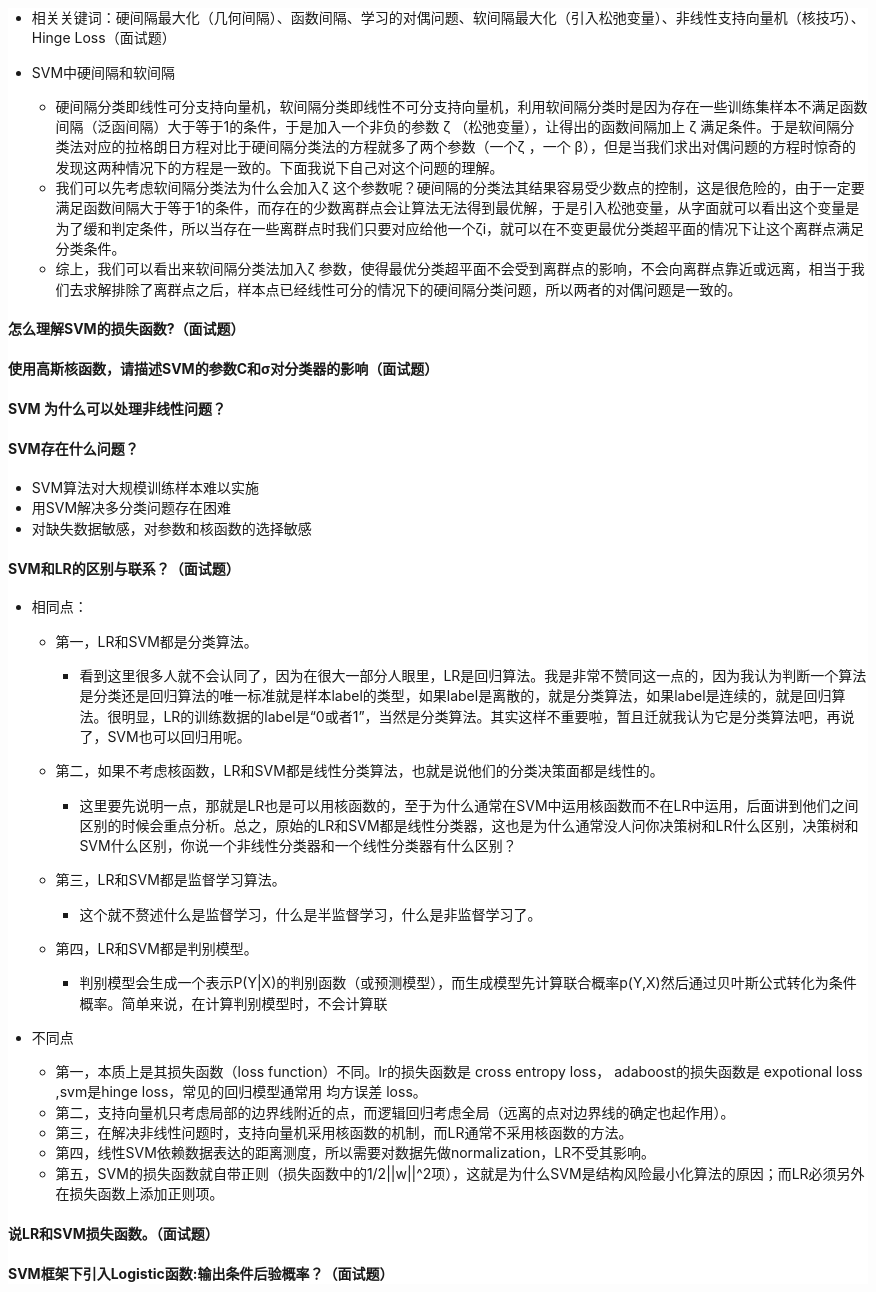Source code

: - 相关关键词：硬间隔最大化（几何间隔）、函数间隔、学习的对偶问题、软间隔最大化（引入松弛变量）、非线性支持向量机（核技巧）、Hinge Loss（面试题）

- SVM中硬间隔和软间隔
  - 硬间隔分类即线性可分支持向量机，软间隔分类即线性不可分支持向量机，利用软间隔分类时是因为存在一些训练集样本不满足函数间隔（泛函间隔）大于等于1的条件，于是加入一个非负的参数 ζ （松弛变量），让得出的函数间隔加上 ζ 满足条件。于是软间隔分类法对应的拉格朗日方程对比于硬间隔分类法的方程就多了两个参数（一个ζ ，一个 β），但是当我们求出对偶问题的方程时惊奇的发现这两种情况下的方程是一致的。下面我说下自己对这个问题的理解。
  - 我们可以先考虑软间隔分类法为什么会加入ζ 这个参数呢？硬间隔的分类法其结果容易受少数点的控制，这是很危险的，由于一定要满足函数间隔大于等于1的条件，而存在的少数离群点会让算法无法得到最优解，于是引入松弛变量，从字面就可以看出这个变量是为了缓和判定条件，所以当存在一些离群点时我们只要对应给他一个ζi，就可以在不变更最优分类超平面的情况下让这个离群点满足分类条件。
  - 综上，我们可以看出来软间隔分类法加入ζ 参数，使得最优分类超平面不会受到离群点的影响，不会向离群点靠近或远离，相当于我们去求解排除了离群点之后，样本点已经线性可分的情况下的硬间隔分类问题，所以两者的对偶问题是一致的。

#### 怎么理解SVM的损失函数?（面试题）

#### 使用高斯核函数，请描述SVM的参数C和σ对分类器的影响（面试题）

#### SVM 为什么可以处理非线性问题？

#### SVM存在什么问题？

-  SVM算法对大规模训练样本难以实施
- 用SVM解决多分类问题存在困难
- 对缺失数据敏感，对参数和核函数的选择敏感

#### SVM和LR的区别与联系？（面试题）

- 相同点：

  - 第一，LR和SVM都是分类算法。

    - 看到这里很多人就不会认同了，因为在很大一部分人眼里，LR是回归算法。我是非常不赞同这一点的，因为我认为判断一个算法是分类还是回归算法的唯一标准就是样本label的类型，如果label是离散的，就是分类算法，如果label是连续的，就是回归算法。很明显，LR的训练数据的label是“0或者1”，当然是分类算法。其实这样不重要啦，暂且迁就我认为它是分类算法吧，再说了，SVM也可以回归用呢。


  - 第二，如果不考虑核函数，LR和SVM都是线性分类算法，也就是说他们的分类决策面都是线性的。

    - 这里要先说明一点，那就是LR也是可以用核函数的，至于为什么通常在SVM中运用核函数而不在LR中运用，后面讲到他们之间区别的时候会重点分析。总之，原始的LR和SVM都是线性分类器，这也是为什么通常没人问你决策树和LR什么区别，决策树和SVM什么区别，你说一个非线性分类器和一个线性分类器有什么区别？


  - 第三，LR和SVM都是监督学习算法。

    - 这个就不赘述什么是监督学习，什么是半监督学习，什么是非监督学习了。


  - 第四，LR和SVM都是判别模型。

    - 判别模型会生成一个表示P(Y|X)的判别函数（或预测模型），而生成模型先计算联合概率p(Y,X)然后通过贝叶斯公式转化为条件概率。简单来说，在计算判别模型时，不会计算联

- 不同点
  - 第一，本质上是其损失函数（loss function）不同。lr的损失函数是 cross entropy loss， adaboost的损失函数是 expotional loss ,svm是hinge loss，常见的回归模型通常用 均方误差 loss。
  - 第二，支持向量机只考虑局部的边界线附近的点，而逻辑回归考虑全局（远离的点对边界线的确定也起作用）。
  - 第三，在解决非线性问题时，支持向量机采用核函数的机制，而LR通常不采用核函数的方法。
  - 第四，线性SVM依赖数据表达的距离测度，所以需要对数据先做normalization，LR不受其影响。
  - 第五，SVM的损失函数就自带正则（损失函数中的1/2||w||^2项），这就是为什么SVM是结构风险最小化算法的原因；而LR必须另外在损失函数上添加正则项。

#### 说LR和SVM损失函数。（面试题）

#### SVM框架下引入Logistic函数:输出条件后验概率？（面试题）
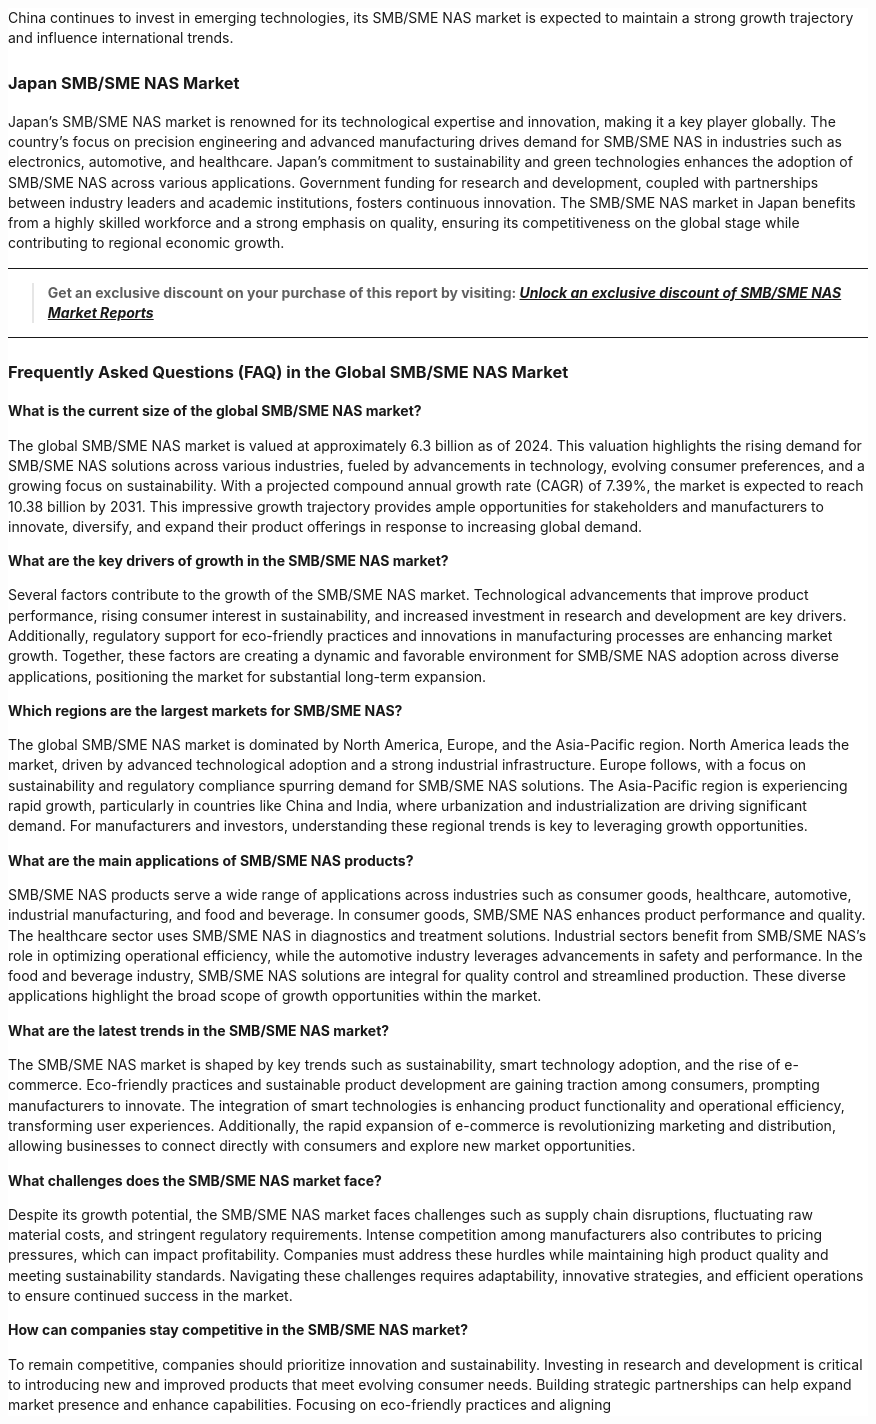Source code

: China continues to invest in emerging technologies, its SMB/SME NAS market is expected to maintain a strong growth trajectory and influence international trends.</p><h3>Japan SMB/SME NAS Market</h3><p>Japan&rsquo;s SMB/SME NAS market is renowned for its technological expertise and innovation, making it a key player globally. The country&rsquo;s focus on precision engineering and advanced manufacturing drives demand for SMB/SME NAS in industries such as electronics, automotive, and healthcare. Japan&rsquo;s commitment to sustainability and green technologies enhances the adoption of SMB/SME NAS across various applications. Government funding for research and development, coupled with partnerships between industry leaders and academic institutions, fosters continuous innovation. The SMB/SME NAS market in Japan benefits from a highly skilled workforce and a strong emphasis on quality, ensuring its competitiveness on the global stage while contributing to regional economic growth.</p><hr /><blockquote><p><strong>Get an exclusive discount on your purchase of this report by visiting: <em><a href="://marketresearchpulse.com/ask-for-discount/11588?utm_source=Github&amp;utm_medium=0117">Unlock an exclusive discount of SMB/SME NAS Market Reports</a></em>&nbsp;</strong></p></blockquote><hr /><h3>Frequently Asked Questions (FAQ) in the Global SMB/SME NAS Market</h3><p><strong>What is the current size of the global SMB/SME NAS market?</strong></p><p>The global SMB/SME NAS market is valued at approximately 6.3 billion as of 2024. This valuation highlights the rising demand for SMB/SME NAS solutions across various industries, fueled by advancements in technology, evolving consumer preferences, and a growing focus on sustainability. With a projected compound annual growth rate (CAGR) of 7.39%, the market is expected to reach 10.38 billion by 2031. This impressive growth trajectory provides ample opportunities for stakeholders and manufacturers to innovate, diversify, and expand their product offerings in response to increasing global demand.</p><p><strong>What are the key drivers of growth in the SMB/SME NAS market?</strong></p><p>Several factors contribute to the growth of the SMB/SME NAS market. Technological advancements that improve product performance, rising consumer interest in sustainability, and increased investment in research and development are key drivers. Additionally, regulatory support for eco-friendly practices and innovations in manufacturing processes are enhancing market growth. Together, these factors are creating a dynamic and favorable environment for SMB/SME NAS adoption across diverse applications, positioning the market for substantial long-term expansion.</p><p><strong>Which regions are the largest markets for SMB/SME NAS?</strong></p><p>The global SMB/SME NAS market is dominated by North America, Europe, and the Asia-Pacific region. North America leads the market, driven by advanced technological adoption and a strong industrial infrastructure. Europe follows, with a focus on sustainability and regulatory compliance spurring demand for SMB/SME NAS solutions. The Asia-Pacific region is experiencing rapid growth, particularly in countries like China and India, where urbanization and industrialization are driving significant demand. For manufacturers and investors, understanding these regional trends is key to leveraging growth opportunities.</p><p><strong>What are the main applications of SMB/SME NAS products?</strong></p><p>SMB/SME NAS products serve a wide range of applications across industries such as consumer goods, healthcare, automotive, industrial manufacturing, and food and beverage. In consumer goods, SMB/SME NAS enhances product performance and quality. The healthcare sector uses SMB/SME NAS in diagnostics and treatment solutions. Industrial sectors benefit from SMB/SME NAS&rsquo;s role in optimizing operational efficiency, while the automotive industry leverages advancements in safety and performance. In the food and beverage industry, SMB/SME NAS solutions are integral for quality control and streamlined production. These diverse applications highlight the broad scope of growth opportunities within the market.</p><p><strong>What are the latest trends in the SMB/SME NAS market?</strong></p><p>The SMB/SME NAS market is shaped by key trends such as sustainability, smart technology adoption, and the rise of e-commerce. Eco-friendly practices and sustainable product development are gaining traction among consumers, prompting manufacturers to innovate. The integration of smart technologies is enhancing product functionality and operational efficiency, transforming user experiences. Additionally, the rapid expansion of e-commerce is revolutionizing marketing and distribution, allowing businesses to connect directly with consumers and explore new market opportunities.</p><p><strong>What challenges does the SMB/SME NAS market face?</strong></p><p>Despite its growth potential, the SMB/SME NAS market faces challenges such as supply chain disruptions, fluctuating raw material costs, and stringent regulatory requirements. Intense competition among manufacturers also contributes to pricing pressures, which can impact profitability. Companies must address these hurdles while maintaining high product quality and meeting sustainability standards. Navigating these challenges requires adaptability, innovative strategies, and efficient operations to ensure continued success in the market.</p><p><strong>How can companies stay competitive in the SMB/SME NAS market?</strong></p><p>To remain competitive, companies should prioritize innovation and sustainability. Investing in research and development is critical to introducing new and improved products that meet evolving consumer needs. Building strategic partnerships can help expand market presence and enhance capabilities. Focusing on eco-friendly practices and aligning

──────────────────────────────

* [Instructions to follow]: Please copy the lines in the records above between the one holding "ζ （松弛变量），让得出的函数间隔加上 ζ" and the one holding "- 第二，如果不考虑核函数，", inclusive, exactly and with no other line.

* [Finished exercise]:
  - 硬间隔分类即线性可分支持向量机，软间隔分类即线性不可分支持向量机，利用软间隔分类时是因为存在一些训练集样本不满足函数间隔（泛函间隔）大于等于1的条件，于是加入一个非负的参数 ζ （松弛变量），让得出的函数间隔加上 ζ 满足条件。于是软间隔分类法对应的拉格朗日方程对比于硬间隔分类法的方程就多了两个参数（一个ζ ，一个 β），但是当我们求出对偶问题的方程时惊奇的发现这两种情况下的方程是一致的。下面我说下自己对这个问题的理解。
  - 我们可以先考虑软间隔分类法为什么会加入ζ 这个参数呢？硬间隔的分类法其结果容易受少数点的控制，这是很危险的，由于一定要满足函数间隔大于等于1的条件，而存在的少数离群点会让算法无法得到最优解，于是引入松弛变量，从字面就可以看出这个变量是为了缓和判定条件，所以当存在一些离群点时我们只要对应给他一个ζi，就可以在不变更最优分类超平面的情况下让这个离群点满足分类条件。
  - 综上，我们可以看出来软间隔分类法加入ζ 参数，使得最优分类超平面不会受到离群点的影响，不会向离群点靠近或远离，相当于我们去求解排除了离群点之后，样本点已经线性可分的情况下的硬间隔分类问题，所以两者的对偶问题是一致的。

#### 怎么理解SVM的损失函数?（面试题）

#### 使用高斯核函数，请描述SVM的参数C和σ对分类器的影响（面试题）

#### SVM 为什么可以处理非线性问题？

#### SVM存在什么问题？

-  SVM算法对大规模训练样本难以实施
- 用SVM解决多分类问题存在困难
- 对缺失数据敏感，对参数和核函数的选择敏感

#### SVM和LR的区别与联系？（面试题）

- 相同点：

  - 第一，LR和SVM都是分类算法。

    - 看到这里很多人就不会认同了，因为在很大一部分人眼里，LR是回归算法。我是非常不赞同这一点的，因为我认为判断一个算法是分类还是回归算法的唯一标准就是样本label的类型，如果label是离散的，就是分类算法，如果label是连续的，就是回归算法。很明显，LR的训练数据的label是“0或者1”，当然是分类算法。其实这样不重要啦，暂且迁就我认为它是分类算法吧，再说了，SVM也可以回归用呢。


  - 第二，如果不考虑核函数，LR和SVM都是线性分类算法，也就是说他们的分类决策面都是线性的。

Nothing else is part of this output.